[BRIEF] Among the records below, find the line that has "InRed 2023年11月号"; from there, give the lines again exactly, and stop after the line that has "トップ」】洒落感も機能性も頼れる魅せ".

Data records
Content starts
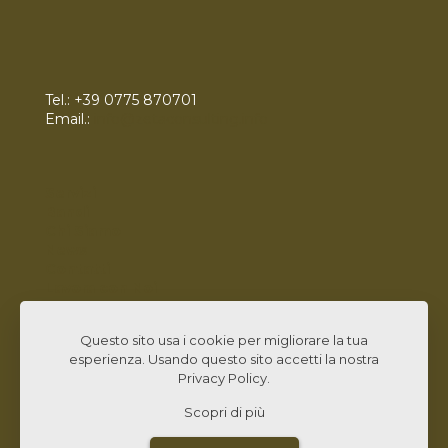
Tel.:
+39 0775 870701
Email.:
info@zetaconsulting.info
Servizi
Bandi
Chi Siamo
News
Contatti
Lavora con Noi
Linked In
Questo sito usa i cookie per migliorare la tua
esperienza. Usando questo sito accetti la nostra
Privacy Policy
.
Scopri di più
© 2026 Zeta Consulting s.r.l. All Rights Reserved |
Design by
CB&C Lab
Content ends
Content starts
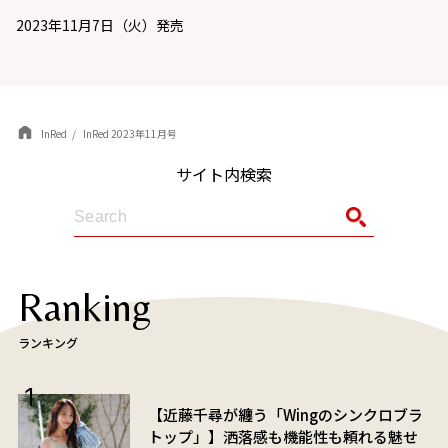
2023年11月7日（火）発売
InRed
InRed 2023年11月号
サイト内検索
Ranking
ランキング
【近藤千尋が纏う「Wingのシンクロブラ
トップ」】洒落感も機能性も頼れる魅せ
Content ends
Content starts
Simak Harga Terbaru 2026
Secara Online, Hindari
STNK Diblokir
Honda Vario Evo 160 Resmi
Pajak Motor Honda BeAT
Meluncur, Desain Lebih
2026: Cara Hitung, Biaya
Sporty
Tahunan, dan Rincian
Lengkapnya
Content ends
[TASK OUTPUT]
InRed 2023年11月号
サイト内検索
Ranking
ランキング
【近藤千尋が纏う「Wingのシンクロブラ
トップ」】洒落感も機能性も頼れる魅せ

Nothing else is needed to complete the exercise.